I am pleased to say that the practical reality of 2014 thus far, is that buyers and sellers, as the main protagonists, are being sensible.
Buyers are prepared to pay good prices for the right property and where owners are slightly struggling to sell, they are being proactive and adjusting their pricing.
The result of this approach is an increasingly active marketplace.
So why the need for goodwill towards estate agents, especially when some members of the public still question the worthiness of our profession?
Well, I would contend that estate agents are the “ringmasters to the circus” and, more often than not, the glue that holds the whole process together, particularly when there is such a wide diversity of interests involved with any single property transaction.
This is particularly relevant when the individuals involved do not always seem to have the same objectives in mind. Perhaps a few examples would be helpful here.
At the start of the process, potential buyers undertake viewings with proud owners spending time preparing for the event. If you view, it is not unreasonable to provide the agent with feedback, even if you did not like what you saw. An inability to respond to follow up calls will hardly endear you to the selling agent, especially if it turns out that the next house you look at through them is one that you really like.
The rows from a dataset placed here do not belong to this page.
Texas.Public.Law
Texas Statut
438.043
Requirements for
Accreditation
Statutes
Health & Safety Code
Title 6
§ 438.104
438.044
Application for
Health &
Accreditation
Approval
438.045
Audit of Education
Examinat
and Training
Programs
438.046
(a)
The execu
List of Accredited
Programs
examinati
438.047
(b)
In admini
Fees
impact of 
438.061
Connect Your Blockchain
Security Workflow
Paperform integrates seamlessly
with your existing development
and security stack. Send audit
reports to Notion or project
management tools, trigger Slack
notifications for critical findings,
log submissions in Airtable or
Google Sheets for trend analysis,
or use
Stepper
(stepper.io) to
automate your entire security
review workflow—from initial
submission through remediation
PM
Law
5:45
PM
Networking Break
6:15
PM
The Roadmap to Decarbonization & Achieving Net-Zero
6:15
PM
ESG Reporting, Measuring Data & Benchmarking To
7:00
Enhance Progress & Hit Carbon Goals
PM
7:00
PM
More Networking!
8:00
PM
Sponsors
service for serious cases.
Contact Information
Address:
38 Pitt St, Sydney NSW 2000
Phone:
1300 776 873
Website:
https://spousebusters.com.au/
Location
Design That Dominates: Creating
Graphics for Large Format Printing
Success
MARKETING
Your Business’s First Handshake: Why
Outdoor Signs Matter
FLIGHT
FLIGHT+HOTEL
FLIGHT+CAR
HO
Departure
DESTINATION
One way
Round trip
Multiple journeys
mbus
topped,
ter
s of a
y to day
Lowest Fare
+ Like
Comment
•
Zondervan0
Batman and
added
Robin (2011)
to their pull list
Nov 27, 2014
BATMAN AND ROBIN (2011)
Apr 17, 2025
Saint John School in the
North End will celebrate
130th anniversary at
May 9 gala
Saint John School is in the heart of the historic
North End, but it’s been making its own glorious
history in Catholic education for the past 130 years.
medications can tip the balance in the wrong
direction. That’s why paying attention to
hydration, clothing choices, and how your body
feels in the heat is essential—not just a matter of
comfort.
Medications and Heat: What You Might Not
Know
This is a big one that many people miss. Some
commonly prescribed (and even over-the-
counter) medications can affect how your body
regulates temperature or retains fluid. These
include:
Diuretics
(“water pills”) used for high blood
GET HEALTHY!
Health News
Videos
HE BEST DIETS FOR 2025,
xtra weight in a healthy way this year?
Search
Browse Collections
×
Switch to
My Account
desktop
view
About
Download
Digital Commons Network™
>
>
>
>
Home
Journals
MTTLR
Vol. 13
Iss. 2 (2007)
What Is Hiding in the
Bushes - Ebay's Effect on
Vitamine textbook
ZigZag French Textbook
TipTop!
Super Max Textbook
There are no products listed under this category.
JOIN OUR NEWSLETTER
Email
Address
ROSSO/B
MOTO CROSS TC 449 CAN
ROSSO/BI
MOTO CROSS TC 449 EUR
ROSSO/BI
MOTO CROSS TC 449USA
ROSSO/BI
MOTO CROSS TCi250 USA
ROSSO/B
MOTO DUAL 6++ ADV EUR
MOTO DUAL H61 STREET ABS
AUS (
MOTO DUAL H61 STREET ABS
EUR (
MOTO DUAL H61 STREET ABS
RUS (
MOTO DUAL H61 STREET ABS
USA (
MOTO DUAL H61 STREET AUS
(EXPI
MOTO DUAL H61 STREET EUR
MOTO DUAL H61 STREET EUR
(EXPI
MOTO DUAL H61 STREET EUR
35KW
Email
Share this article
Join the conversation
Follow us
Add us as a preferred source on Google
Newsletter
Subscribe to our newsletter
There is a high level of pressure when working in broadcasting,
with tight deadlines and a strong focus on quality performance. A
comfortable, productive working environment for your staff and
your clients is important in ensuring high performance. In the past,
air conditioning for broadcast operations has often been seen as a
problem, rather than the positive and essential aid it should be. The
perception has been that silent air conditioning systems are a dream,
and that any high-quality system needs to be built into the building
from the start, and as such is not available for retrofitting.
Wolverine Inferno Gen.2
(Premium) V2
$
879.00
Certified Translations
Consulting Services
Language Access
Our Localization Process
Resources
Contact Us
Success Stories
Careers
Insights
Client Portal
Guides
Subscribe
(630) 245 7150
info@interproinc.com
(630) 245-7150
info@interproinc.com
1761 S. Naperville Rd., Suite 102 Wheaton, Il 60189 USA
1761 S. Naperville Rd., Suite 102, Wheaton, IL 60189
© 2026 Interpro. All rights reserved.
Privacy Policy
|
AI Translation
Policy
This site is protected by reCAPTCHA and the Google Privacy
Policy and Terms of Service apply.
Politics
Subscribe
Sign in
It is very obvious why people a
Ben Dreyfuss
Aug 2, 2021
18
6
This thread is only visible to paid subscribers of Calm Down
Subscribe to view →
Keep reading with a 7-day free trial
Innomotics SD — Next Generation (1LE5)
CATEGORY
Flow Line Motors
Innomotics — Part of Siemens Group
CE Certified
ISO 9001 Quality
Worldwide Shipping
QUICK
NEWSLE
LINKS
If you are selling and have say five viewings in the first week, it does not necessarily mean that the price is wrong and that you are suddenly going to sell your home for a lot more by waiting four weeks. You might wish to heed the old estate agents adage that “early interest is often best interest”.
As a buyer, once you have agreed terms then you’ll want to have a survey to check there is nothing untoward. If there is an inherent problem, it may come to light at this stage.
Do remember a survey can be a question of interpretation and not simply a tool for renegotiation. An agent, and indeed an owner, is not being unreasonable in questioning whether a bit of peeling paintwork and soft timber really is a material problem in an Edwardian house that is over 100 years old. And then there is the question of “the paperwork”. Yes, lenders are being more stringent. Yes there is a need for searches to be obtained from the local authority and, understandably, there is the requirement for due diligence on the part of the legal advisors. Whilst this does all take time, there is no mystique to the process. It is a question of ensuring all those involved realise that time is of the essence to satisfy the expectations of both buyers and sellers alike.
And where does this leave the estate agent? Keen and willing to ensure all concerned work together for mutual benefit. That can mean gentle persuasion and plenty of phone calls and emails.
Unfortunately some in the process seem to think at times we are just being annoying.